### ENTRIES SUPPLIED ###
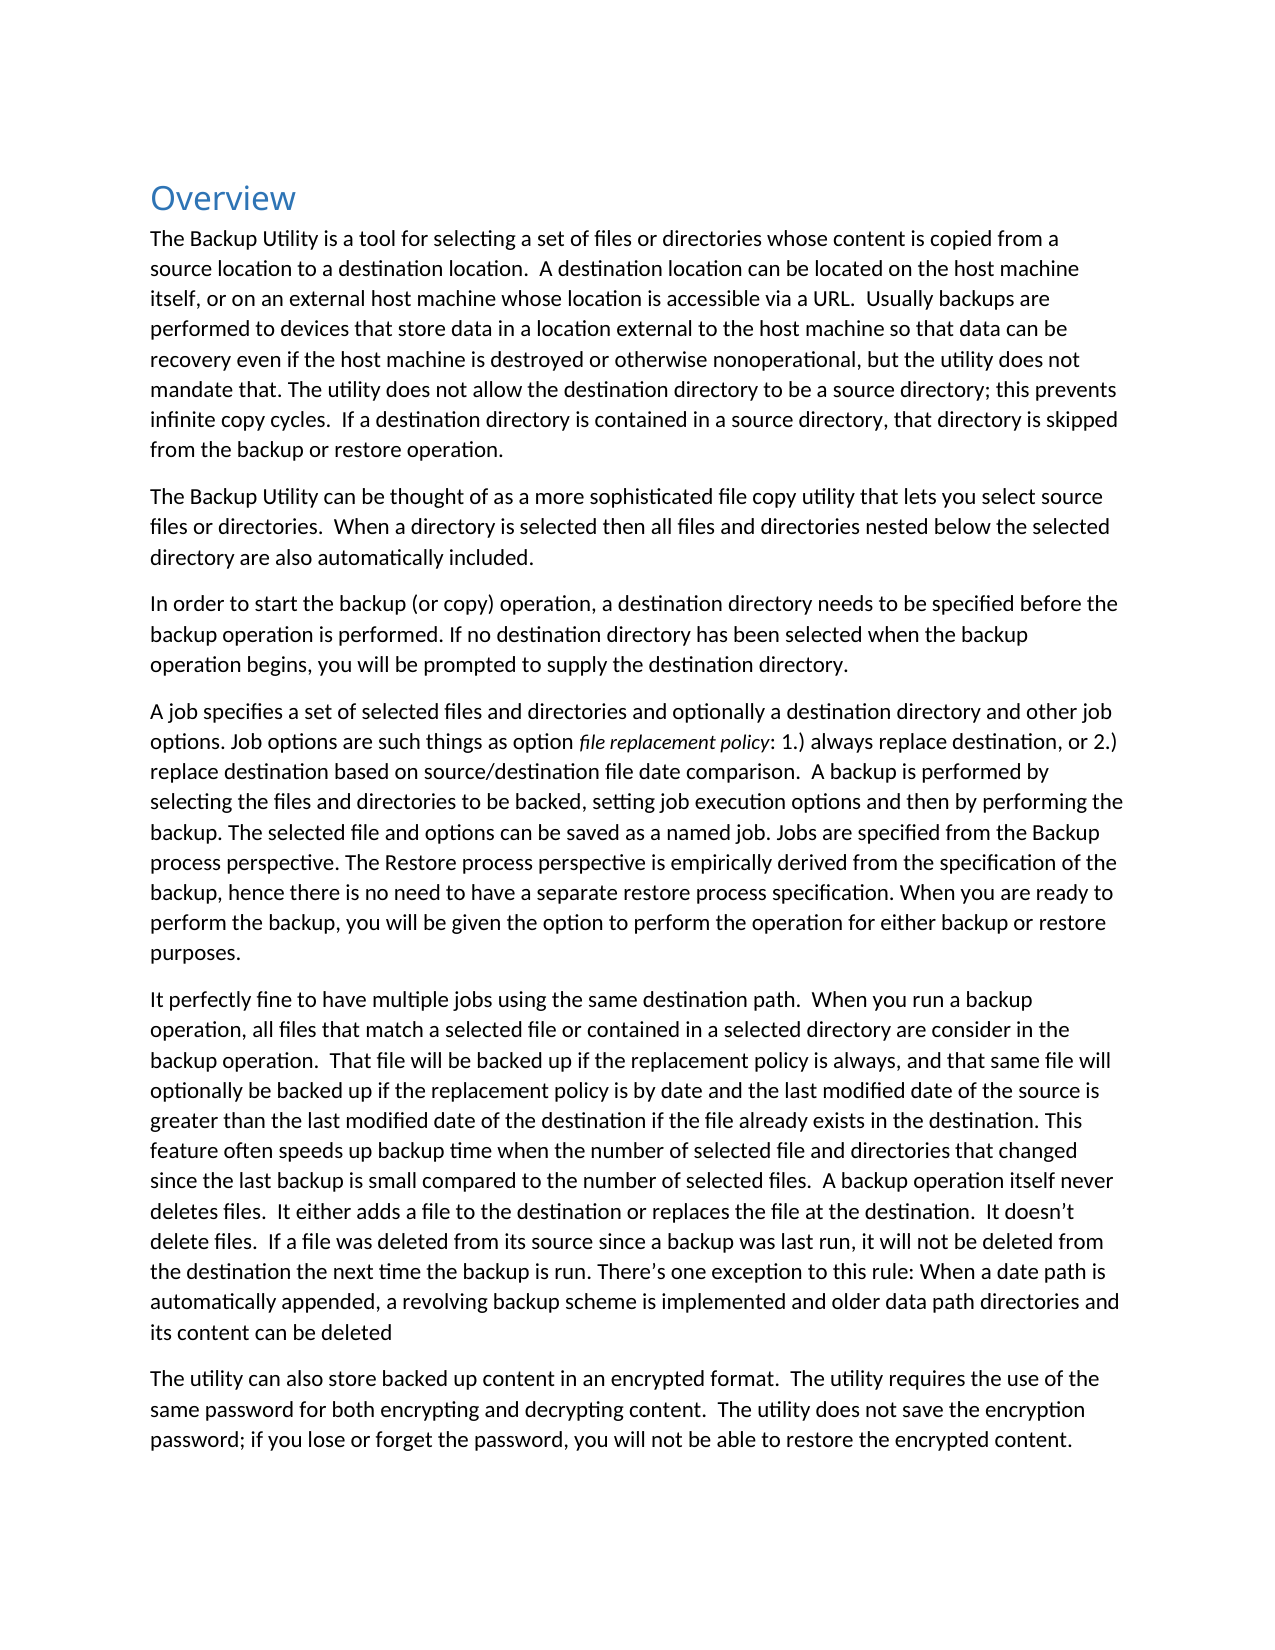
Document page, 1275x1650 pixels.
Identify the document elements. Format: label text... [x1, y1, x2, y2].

text The Backup Utility is a tool for selecting a set of files or directories whose content is copied from a source location to a destination location. A destination location can be located on the host machine itself, or on an external host machine whose location is accessible via a URL. Usually backups are performed to devices that store data in a location external to the host machine so that data can be recovery even if the host machine is destroyed or otherwise nonoperational, but the utility does not mandate that. The utility does not allow the destination directory to be a source directory; this prevents infinite copy cycles. If a destination directory is contained in a source directory, that directory is skipped from the backup or restore operation. [150, 224, 1125, 463]
subtitle Overview [150, 175, 1125, 220]
text The utility can also store backed up content in an encrypted format. The utility requires the use of the same password for both encrypting and decrypting content. The utility does not save the encryption password; if you lose or forget the password, you will not be able to restore the encrypted content. [150, 1364, 1125, 1453]
text It perfectly fine to have multiple jobs using the same destination path. When you run a backup operation, all files that match a selected file or contained in a selected directory are consider in the backup operation. That file will be backed up if the replacement policy is always, and that same file will optionally be backed up if the replacement policy is by date and the last modified date of the source is greater than the last modified date of the destination if the file already exists in the destination. This feature often speeds up backup time when the number of selected file and directories that changed since the last backup is small compared to the number of selected files. A backup operation itself never deletes files. It either adds a file to the destination or replaces the file at the destination. It doesn’t delete files. If a file was deleted from its source since a backup was last run, it will not be deleted from the destination the next time the backup is run. There’s one exception to this rule: When a date path is automatically appended, a revolving backup scheme is implemented and older data path directories and its content can be deleted [150, 985, 1125, 1346]
text The Backup Utility can be thought of as a more sophisticated file copy utility that lets you select source files or directories. When a directory is selected then all files and directories nested below the selected directory are also automatically included. [150, 482, 1125, 571]
text A job specifies a set of selected files and directories and optionally a destination directory and other job options. Job options are such things as option file replacement policy: 1.) always replace destination, or 2.) replace destination based on source/destination file date comparison. A backup is performed by selecting the files and directories to be backed, setting job execution options and then by performing the backup. The selected file and options can be saved as a named job. Jobs are specified from the Backup process perspective. The Restore process perspective is empirically derived from the specification of the backup, hence there is no need to have a separate restore process specification. When you are ready to perform the backup, you will be given the option to perform the operation for either backup or restore purposes. [150, 697, 1125, 967]
text In order to start the backup (or copy) operation, a destination directory needs to be specified before the backup operation is performed. If no destination directory has been selected when the backup operation begins, you will be prompted to supply the destination directory. [150, 589, 1125, 678]
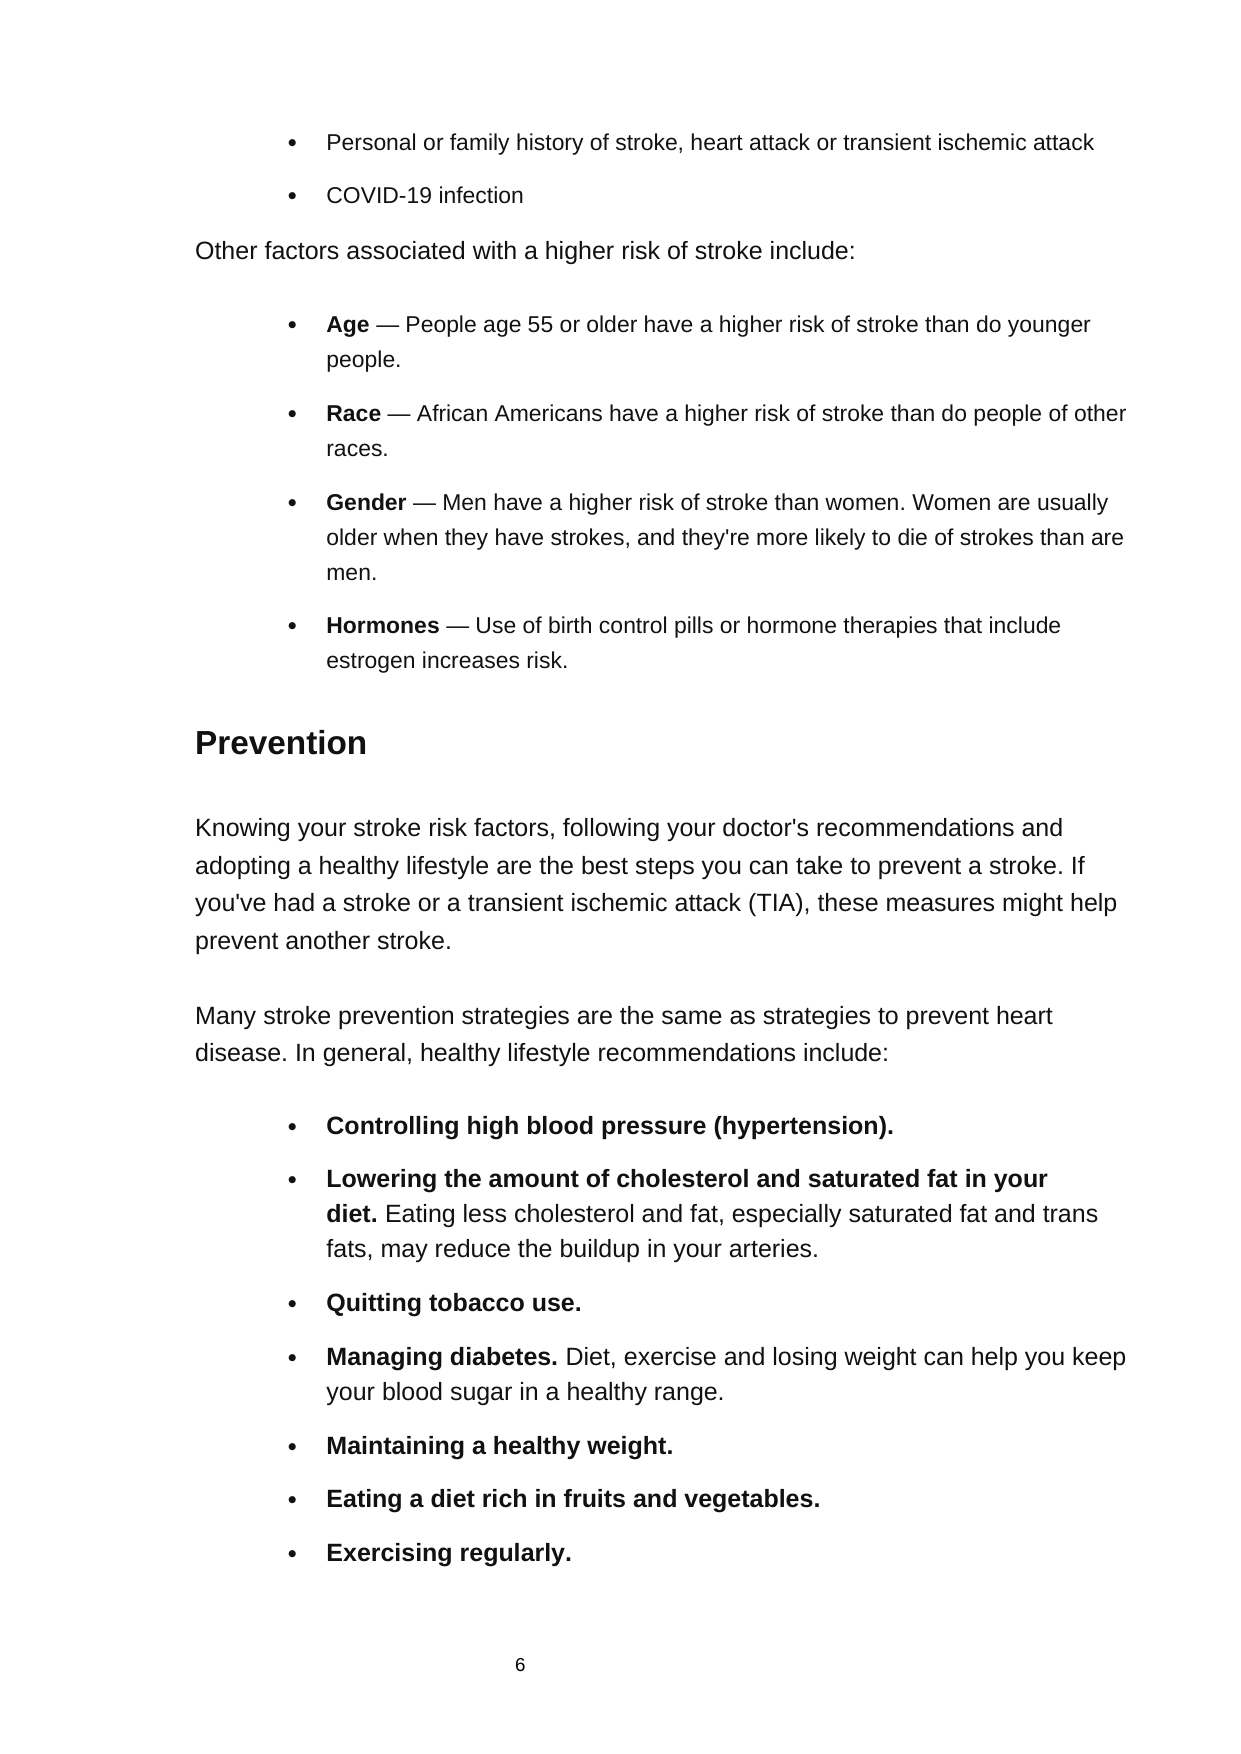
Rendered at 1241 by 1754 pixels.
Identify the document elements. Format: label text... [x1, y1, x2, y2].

list Eating a diet rich in fruits and vegetables. [289, 1478, 1135, 1513]
list Age — People age 55 or older have a higher risk of stroke than do younger people. [289, 302, 1135, 372]
list Gender — Men have a higher risk of stroke than women. Women are usually older when they have strokes, and they're more likely to die of strokes than are men. [289, 480, 1135, 585]
list Quitting tobacco use. [289, 1282, 1135, 1317]
list Personal or family history of stroke, heart attack or transient ischemic attack [289, 120, 1135, 155]
list Managing diabetes. Diet, exercise and losing weight can help you keep your blood sugar in a healthy range. [289, 1336, 1135, 1406]
list Exercising regularly. [289, 1532, 1135, 1567]
text Other factors associated with a higher risk of stroke include: [195, 227, 1135, 265]
list Lowering the amount of cholesterol and saturated fat in your diet. Eating less cholesterol and fat, especially saturated fat and trans fats, may reduce the buildup in your arteries. [289, 1158, 1135, 1263]
list Hormones — Use of birth control pills or hormone therapies that include estrogen increases risk. [289, 604, 1135, 674]
text Many stroke prevention strategies are the same as strategies to prevent heart disease. In general, healthy lifestyle recommendations include: [195, 992, 1135, 1067]
list Race — African Americans have a higher risk of stroke than do people of other races. [289, 391, 1135, 461]
list Controlling high blood pressure (hypertension). [289, 1104, 1135, 1139]
text Knowing your stroke risk factors, following your doctor's recommendations and adopting a healthy lifestyle are the best steps you can take to prevent a stroke. If you've had a stroke or a transient ischemic attack (TIA), these measures might help prevent another stroke. [195, 804, 1135, 954]
list COVID-19 infection [289, 174, 1135, 209]
subtitle Prevention [195, 723, 1135, 761]
list Maintaining a healthy weight. [289, 1424, 1135, 1459]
###
> **EXERCISE OBJECTIVE**
The data should be printed again unchanged; leave its pictures out.

> **TASK ANSWER**
Document page, 1275x1650 pixels.
Identify the document elements. Format: label text... [x1, y1, x2, y2].

text The Backup Utility is a tool for selecting a set of files or directories whose content is copied from a source location to a destination location. A destination location can be located on the host machine itself, or on an external host machine whose location is accessible via a URL. Usually backups are performed to devices that store data in a location external to the host machine so that data can be recovery even if the host machine is destroyed or otherwise nonoperational, but the utility does not mandate that. The utility does not allow the destination directory to be a source directory; this prevents infinite copy cycles. If a destination directory is contained in a source directory, that directory is skipped from the backup or restore operation. [150, 224, 1125, 463]
subtitle Overview [150, 175, 1125, 220]
text The utility can also store backed up content in an encrypted format. The utility requires the use of the same password for both encrypting and decrypting content. The utility does not save the encryption password; if you lose or forget the password, you will not be able to restore the encrypted content. [150, 1364, 1125, 1453]
text It perfectly fine to have multiple jobs using the same destination path. When you run a backup operation, all files that match a selected file or contained in a selected directory are consider in the backup operation. That file will be backed up if the replacement policy is always, and that same file will optionally be backed up if the replacement policy is by date and the last modified date of the source is greater than the last modified date of the destination if the file already exists in the destination. This feature often speeds up backup time when the number of selected file and directories that changed since the last backup is small compared to the number of selected files. A backup operation itself never deletes files. It either adds a file to the destination or replaces the file at the destination. It doesn’t delete files. If a file was deleted from its source since a backup was last run, it will not be deleted from the destination the next time the backup is run. There’s one exception to this rule: When a date path is automatically appended, a revolving backup scheme is implemented and older data path directories and its content can be deleted [150, 985, 1125, 1346]
text The Backup Utility can be thought of as a more sophisticated file copy utility that lets you select source files or directories. When a directory is selected then all files and directories nested below the selected directory are also automatically included. [150, 482, 1125, 571]
text A job specifies a set of selected files and directories and optionally a destination directory and other job options. Job options are such things as option file replacement policy: 1.) always replace destination, or 2.) replace destination based on source/destination file date comparison. A backup is performed by selecting the files and directories to be backed, setting job execution options and then by performing the backup. The selected file and options can be saved as a named job. Jobs are specified from the Backup process perspective. The Restore process perspective is empirically derived from the specification of the backup, hence there is no need to have a separate restore process specification. When you are ready to perform the backup, you will be given the option to perform the operation for either backup or restore purposes. [150, 697, 1125, 967]
text In order to start the backup (or copy) operation, a destination directory needs to be specified before the backup operation is performed. If no destination directory has been selected when the backup operation begins, you will be prompted to supply the destination directory. [150, 589, 1125, 678]
Rendered at 1241 by 1754 pixels.
Identify the document elements. Format: label text... [x1, y1, x2, y2].

list Eating a diet rich in fruits and vegetables. [289, 1478, 1135, 1513]
list Age — People age 55 or older have a higher risk of stroke than do younger people. [289, 302, 1135, 372]
list Gender — Men have a higher risk of stroke than women. Women are usually older when they have strokes, and they're more likely to die of strokes than are men. [289, 480, 1135, 585]
list Quitting tobacco use. [289, 1282, 1135, 1317]
list Personal or family history of stroke, heart attack or transient ischemic attack [289, 120, 1135, 155]
list Managing diabetes. Diet, exercise and losing weight can help you keep your blood sugar in a healthy range. [289, 1336, 1135, 1406]
list Exercising regularly. [289, 1532, 1135, 1567]
text Other factors associated with a higher risk of stroke include: [195, 227, 1135, 265]
list Lowering the amount of cholesterol and saturated fat in your diet. Eating less cholesterol and fat, especially saturated fat and trans fats, may reduce the buildup in your arteries. [289, 1158, 1135, 1263]
list Hormones — Use of birth control pills or hormone therapies that include estrogen increases risk. [289, 604, 1135, 674]
text Many stroke prevention strategies are the same as strategies to prevent heart disease. In general, healthy lifestyle recommendations include: [195, 992, 1135, 1067]
list Race — African Americans have a higher risk of stroke than do people of other races. [289, 391, 1135, 461]
list Controlling high blood pressure (hypertension). [289, 1104, 1135, 1139]
text Knowing your stroke risk factors, following your doctor's recommendations and adopting a healthy lifestyle are the best steps you can take to prevent a stroke. If you've had a stroke or a transient ischemic attack (TIA), these measures might help prevent another stroke. [195, 804, 1135, 954]
list COVID-19 infection [289, 174, 1135, 209]
subtitle Prevention [195, 723, 1135, 761]
list Maintaining a healthy weight. [289, 1424, 1135, 1459]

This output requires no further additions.